Background Glucocorticoids are widely used to treat a variety of diseases, including systemic autoimmune disease. Although glucocorticoids can improve the outcome for patients with these diseases, various side effects, such as suppression of the hypothalamic-pituitary-adrenal (HPA) axis are important problems. On the other hand, pro-inflammatory cytokines, such as IL-6 have been reported as stimulators of HPA axis in patients with systemic autoimmune diseases [1]. However, the influence of glucocorticoid therapy on HPA axis of inflammatory diseases has not be studied yet.

Objectives The aim of this study is to examine the process of suppression of HPA axis after glucocorticoid therapy using CRH test in patients with systemic autoimmune diseases.

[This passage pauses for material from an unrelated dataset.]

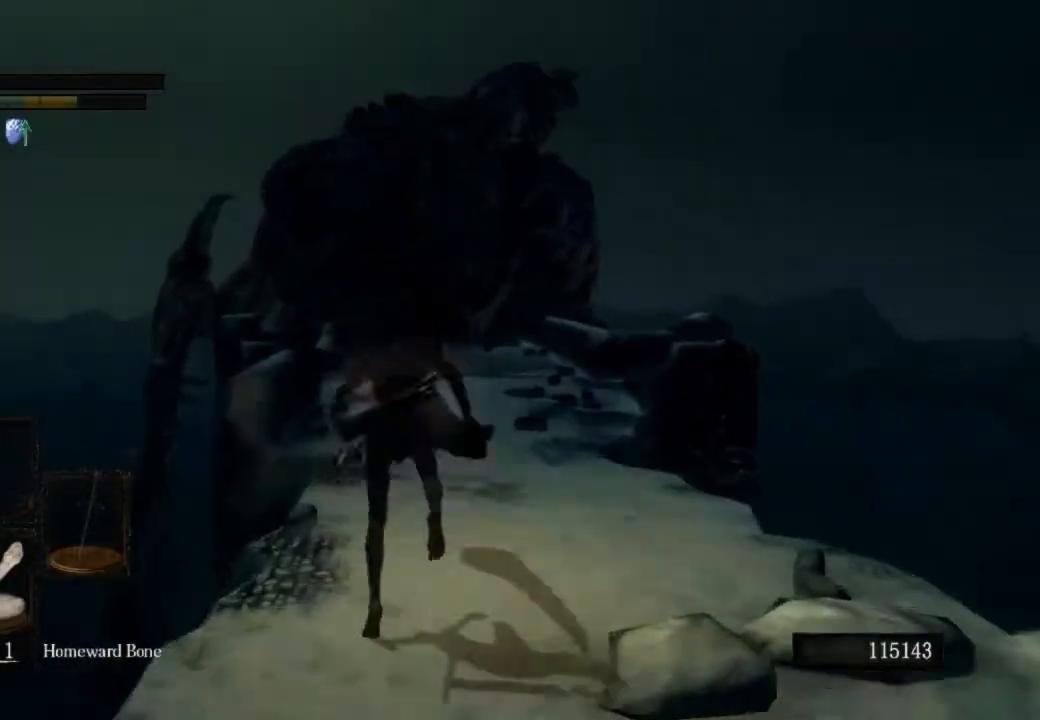
{"buttons": ["L1"], "left_stick": "center", "right_stick": "center", "events": [[467, "L1", "down"]]}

Methods Thirty-five patients with systemic autoimmune diseases (64.4±16.1 y.o., M±SD), including 5 patients with systemic lupus erythematosus, 6 patients with polymyositis/dermatomyositis, 4 patients with vasculitis syndrome, 10 patients with polymyalgia rheumatica, 3 patients with rheumatoid arthritis, and 7 patients with other systemic autoimmune diseases, who received initial glucocorticoid therapy were gave written informed consent and enrolled. HPA axis was assessed by plasma adrenocorticotropin (ACTH) and serum cortisol levels of pre-CRH treatment, 30 and 60 minutes after administration of 100 μg of exogenous human CRH, and that was performed at 0, 2, and 4 weeks after starting glucocorticoid therapy. Patients were divided into two groups with prednisolone daily dose: 30 mg or more (18 patients, high-dose group), and 15mg or less (17 patients, low-dose group). The basal concentrations of plasma ACTH and serum cortisol, and their increased values after CRH stimulation (ΔACTH and Δcortisol, respectively) were evaluated. C-reactive protein (CRP) was also measured. This study was approved by the Ethics Committee at Toho University Omori Medical Center (approval no.25-215).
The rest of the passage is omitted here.